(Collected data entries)
_ _ _ _
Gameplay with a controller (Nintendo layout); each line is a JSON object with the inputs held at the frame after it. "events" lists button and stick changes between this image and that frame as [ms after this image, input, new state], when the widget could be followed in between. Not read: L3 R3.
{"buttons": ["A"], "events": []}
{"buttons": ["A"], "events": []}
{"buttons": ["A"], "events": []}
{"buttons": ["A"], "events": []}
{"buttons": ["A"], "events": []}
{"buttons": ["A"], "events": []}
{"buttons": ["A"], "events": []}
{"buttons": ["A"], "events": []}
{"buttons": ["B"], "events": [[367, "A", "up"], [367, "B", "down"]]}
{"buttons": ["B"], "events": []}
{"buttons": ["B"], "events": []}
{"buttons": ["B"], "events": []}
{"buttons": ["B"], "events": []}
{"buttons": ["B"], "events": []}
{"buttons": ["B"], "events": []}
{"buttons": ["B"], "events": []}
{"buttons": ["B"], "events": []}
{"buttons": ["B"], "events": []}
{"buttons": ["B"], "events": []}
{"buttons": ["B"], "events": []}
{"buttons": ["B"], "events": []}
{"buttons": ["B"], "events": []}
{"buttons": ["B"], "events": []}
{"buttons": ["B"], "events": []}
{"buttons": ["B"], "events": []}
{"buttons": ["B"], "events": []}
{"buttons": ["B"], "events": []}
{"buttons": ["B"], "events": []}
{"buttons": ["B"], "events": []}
_ _ _ _
● **Exercise**: Reproduce the entries above exactly, every line included.

● **Your response**:
Gameplay with a controller (Nintendo layout); each line is a JSON object with the inputs held at the frame after it. "events" lists button and stick changes between this image and that frame as [ms after this image, input, new state], when the widget could be followed in between. Not read: L3 R3.
{"buttons": ["A"], "events": []}
{"buttons": ["A"], "events": []}
{"buttons": ["A"], "events": []}
{"buttons": ["A"], "events": []}
{"buttons": ["A"], "events": []}
{"buttons": ["A"], "events": []}
{"buttons": ["A"], "events": []}
{"buttons": ["A"], "events": []}
{"buttons": ["B"], "events": [[367, "A", "up"], [367, "B", "down"]]}
{"buttons": ["B"], "events": []}
{"buttons": ["B"], "events": []}
{"buttons": ["B"], "events": []}
{"buttons": ["B"], "events": []}
{"buttons": ["B"], "events": []}
{"buttons": ["B"], "events": []}
{"buttons": ["B"], "events": []}
{"buttons": ["B"], "events": []}
{"buttons": ["B"], "events": []}
{"buttons": ["B"], "events": []}
{"buttons": ["B"], "events": []}
{"buttons": ["B"], "events": []}
{"buttons": ["B"], "events": []}
{"buttons": ["B"], "events": []}
{"buttons": ["B"], "events": []}
{"buttons": ["B"], "events": []}
{"buttons": ["B"], "events": []}
{"buttons": ["B"], "events": []}
{"buttons": ["B"], "events": []}
{"buttons": ["B"], "events": []}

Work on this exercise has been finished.